El motivo por el que AlloClae está ganando tracción tiene nombre propio: Ozempic. Alrededor del 11% de los estadounidenses usan ya fármacos tipo GLP-1 para adelgazar, según el sondeo Gallup. El problema es que la pérdida de grasa no elige dónde desaparecer: mejillas, pecho y nalgas pueden quedarse en los huesos mucho antes que el abdomen. De repente, miles de personas que han cumplido su objetivo de báscula se enfrentan a cuerpos “vacíos” que no reconocen.

Los cirujanos estéticos llevan meses recibiendo consultas de pacientes que piden exactamente eso: rellenar lo que el fármaco les quitó. Y como pasar por quirófano da pereza —y pincha el bolsillo—, la grasa de cadáver donado se ha convertido en en la alternativa rápida. Cuesta imaginarlo sin que la mente se vaya a un capítulo de Black Mirror, pero los datos confirman que la demanda es real y va al alza.

Lo que empezó como un milagro farmacológico para la obesidad ha parido un nuevo nicho: rellenar los huecos que el propio Ozempic deja.

La paradoja es perfecta: primero pagas por vaciarte, luego por rellenarte con lo que otros ya no necesitan. La industria de la belleza, siempre atenta a monetizar la angustia corporal ajena, ya ha puesto el cazo.

El turbio consentimiento: ¿saben los donantes qué harán con su grasa?

Aquí la cosa se pone peliaguda. En Estados Unidos, los órganos para trasplante están regulados por una ley federal estricta, pero los tejidos (piel, huesos, grasa) tienen una legislación que varía de un estado a otro. Los formularios de donación suelen incluir casillas genéricas: permitir el uso para investigación, para fines comerciales o sin restricciones. No aparece ninguna pregunta del tipo “¿autoriza que su grasa acabe en el pecho de una abogada de Los Ángeles?”.

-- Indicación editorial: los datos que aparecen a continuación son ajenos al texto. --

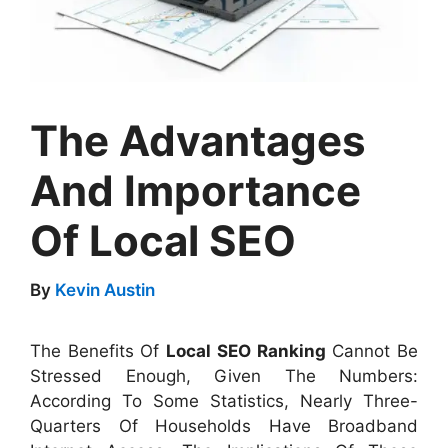
The Advantages
And Importance
Of Local SEO
By
Kevin Austin
The Benefits Of
Local SEO Ranking
Cannot Be
Stressed Enough, Given The Numbers:
According To Some Statistics, Nearly Three-
Quarters Of Households Have Broadband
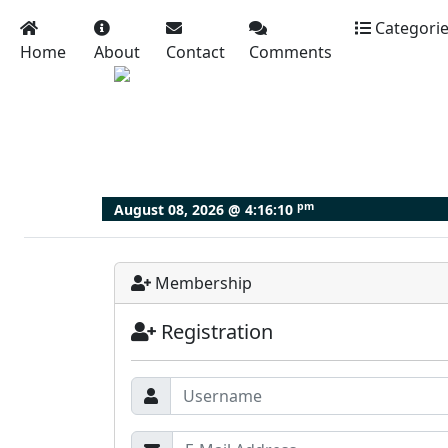
Categori
Home
About
Contact
Comments
pm
August 08, 2026 @
4:16:11
Membership
Registration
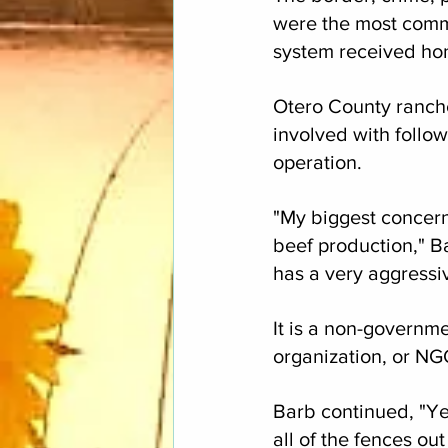
were the most commo
system received ho
Otero County ranch
involved with follow
operation.
"My biggest concern i
beef production," B
has a very aggressiv
It is a non-governm
organization, or NG
Barb continued, "Ye
all of the fences out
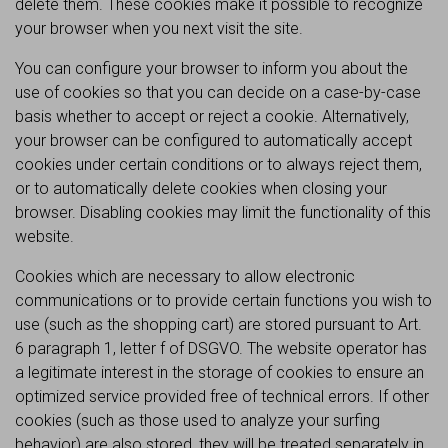
delete them. These cookies make it possible to recognize
your browser when you next visit the site.
You can configure your browser to inform you about the
use of cookies so that you can decide on a case-by-case
basis whether to accept or reject a cookie. Alternatively,
your browser can be configured to automatically accept
cookies under certain conditions or to always reject them,
or to automatically delete cookies when closing your
browser. Disabling cookies may limit the functionality of this
website.
Cookies which are necessary to allow electronic
communications or to provide certain functions you wish to
use (such as the shopping cart) are stored pursuant to Art.
6 paragraph 1, letter f of DSGVO. The website operator has
a legitimate interest in the storage of cookies to ensure an
optimized service provided free of technical errors. If other
cookies (such as those used to analyze your surfing
behavior) are also stored, they will be treated separately in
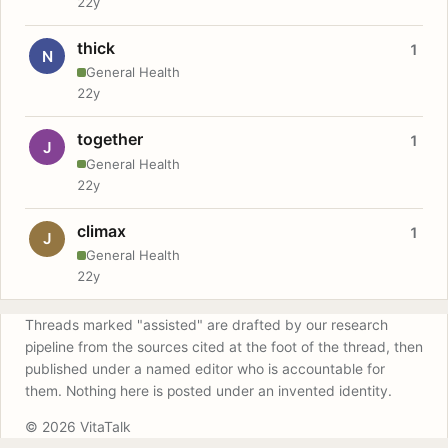
22y
thick
1
N
General Health
22y
together
1
J
General Health
22y
climax
1
J
General Health
22y
Threads marked "assisted" are drafted by our research
pipeline from the sources cited at the foot of the thread, then
published under a named editor who is accountable for
them. Nothing here is posted under an invented identity.
© 2026 VitaTalk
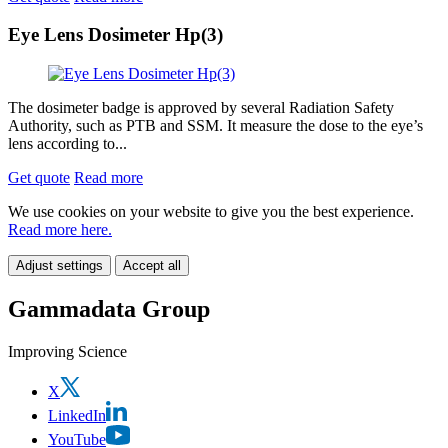
Eye Lens Dosimeter Hp(3)
The dosimeter badge is approved by several Radiation Safety
Authority, such as PTB and SSM. It measure the dose to the eye’s
lens according to...
Get quote
Read more
We use cookies on your website to give you the best experience.
Read more here.
Adjust settings
Accept all
Gammadata Group
Improving Science
X
LinkedIn
YouTube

Tiger Aesthetics ya ha chocado con el estado de Nueva York, que bloqueó la distribución de AlloClae por dudas legales sobre el consentimiento. La empresa ha demandado al estado reclamando al menos 500.000 dólares en pérdidas, pero el fondo del debate sigue sin resolverse: ¿estamos donando altruistamente para que otra empresa lucre sin que el donante lo sepa con detalle?

Mientras los juzgados deciden, AlloClae sigue expandiéndose en otros estados gracias a nuevos bancos de tejidos. La estética avanza más rápido que la ética, y el cadáver se convierte en la materia prima más cotizada del momento.

El resumen para vagos (TL;DR)

  • 🎯 ¿Qué ha pasado? Un nuevo inyectable de grasa de cadáveres (AlloClae) está de moda para rellenar el volumen perdido tras adelgazar con Ozempic.
  • 🔥 ¿Por qué importa? Combina la fiebre de los fármacos GLP-1 con una necesidad estética creciente y un vacío legal sobre el consentimiento de los donantes.
  • 🤔 ¿Nos afecta o es solo un meme? Por ahora es un fenómeno yanqui, pero la velocidad a la que viajan estas tendencias sugiere que veremos algo parecido en Europa antes de lo que creemos.